Mesmo muito doente, meu avô não abriu mão de fazer algo que, desde sempre, eu o via fazer: ir todos os dias, ao final da tarde, à livraria Perdidos Prazeres, que ficava a uma quadra da sua casa. Minha vó contava que ele visitava aquela livraria desde os anos 40, quando ainda estudava Direito. E até a véspera da sua morte ele visitou a livraria, onde ficava das cinco da tarde até as sete da noite. Sempre. Ía sozinho, em silêncio e se despedia da minha vó, com um carinhoso beijo na testa.
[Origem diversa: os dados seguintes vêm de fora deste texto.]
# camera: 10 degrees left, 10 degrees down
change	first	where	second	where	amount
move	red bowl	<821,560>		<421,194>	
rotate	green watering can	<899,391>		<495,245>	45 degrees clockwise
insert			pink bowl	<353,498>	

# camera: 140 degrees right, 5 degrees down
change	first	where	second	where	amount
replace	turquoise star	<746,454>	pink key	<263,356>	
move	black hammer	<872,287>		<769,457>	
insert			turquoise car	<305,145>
Todos os dias.
Minha vó o via se levantar, pegar o paletó e se ajeitar diante do espelho. Ela sorria, disfarçando uma melancólica conformação. Era o que ele gostava de fazer, todos os dias, desde quando se casaram. Após quase 60 anos, não havia mais do que reclamar. Era seu raro, seu único prazer. Ele estava doente e ela apenas dizia para ele tomar cuidado.
Às sete e meia, quando chegava em casa, entrava sorrindo e, nas tardes em que eu passava com a minha vó (mesmo já adolescente), meu avô trazia em mãos pães doces que comíamos com café. Acho que ele era chegado às rotinas. Mas eu nunca entendia ao certo o que meu avô tanto procurava naquela livraria. "Perdidos Prazeres". Ele não me parecia muito apreciador de literatura e, na verdade, entre os poucos livros da casa havia, em grande parte, velhos livros de Direito e alguns de poesia, de minha vó.
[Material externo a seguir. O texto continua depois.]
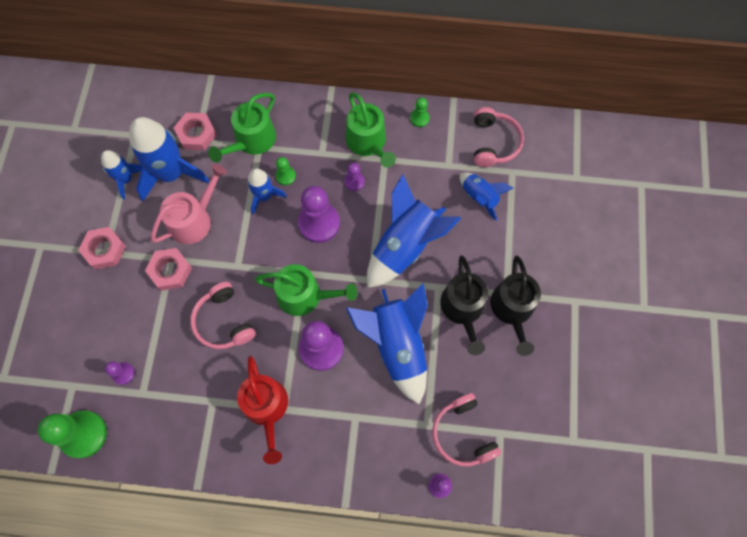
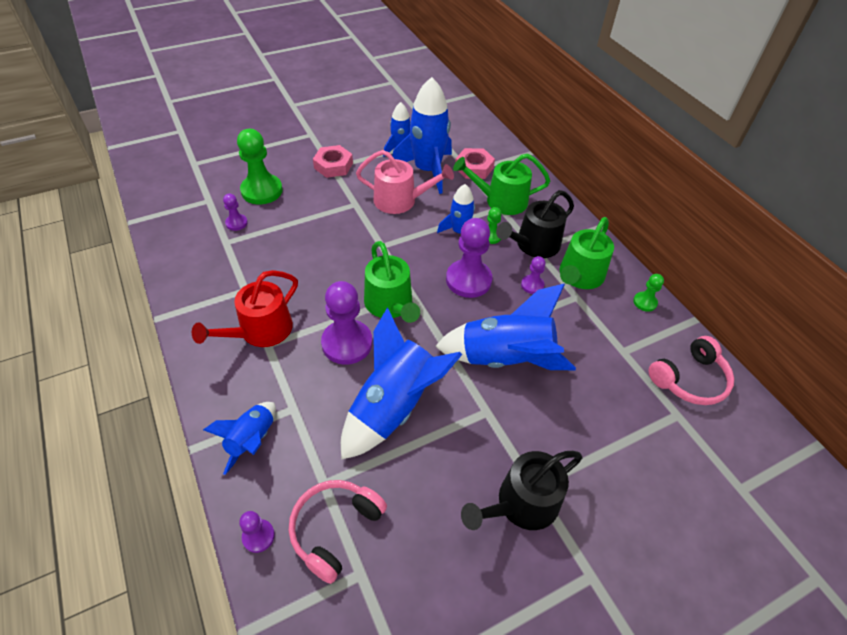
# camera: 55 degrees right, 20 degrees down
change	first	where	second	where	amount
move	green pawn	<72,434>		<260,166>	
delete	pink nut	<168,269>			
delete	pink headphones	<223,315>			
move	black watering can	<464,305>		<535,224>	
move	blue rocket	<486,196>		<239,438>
Tampouco ele falava em literatura. Quando tento me recordar, acredito que em nenhum momento de minha vida conversei com meu avô sobre livros. Ele tinha outros prazeres. Gostava de cartas, de música e de partidas de futebol. Gostava de pescar com o meu pai e de festas de casamento. Adorava conhecer os namorados das minhas tias e de brincar com os três gatos da casa. Mas não livros. Pelo menos, não que eu me lembre. Mas ninguém se permitia questionar isso. "É o que as pessoas velhas fazem", minha mãe me explicava quando eu era criança. Meu avô gostava de ir à livraria e ninguém questionava.
Na madrugada em que ele morreu, em casa, sereno e sem sofrimento, minha mãe me acordou à meia-noite. "Vovô morreu". Eu tinha 16 anos na época e lembro de chorar, profunda e copiosamente, exatamente três anos depois desse dia. Estava no primeiro ano de faculdade e visitei minha vó, como fazia quase todas as semanas. Encontrei-a remexendo caixas, gavetas e armários. Ela estava separando dezenas de objetos e roupas do meu avô para serem doados e me perguntou se eu gostaria de ficar com algo.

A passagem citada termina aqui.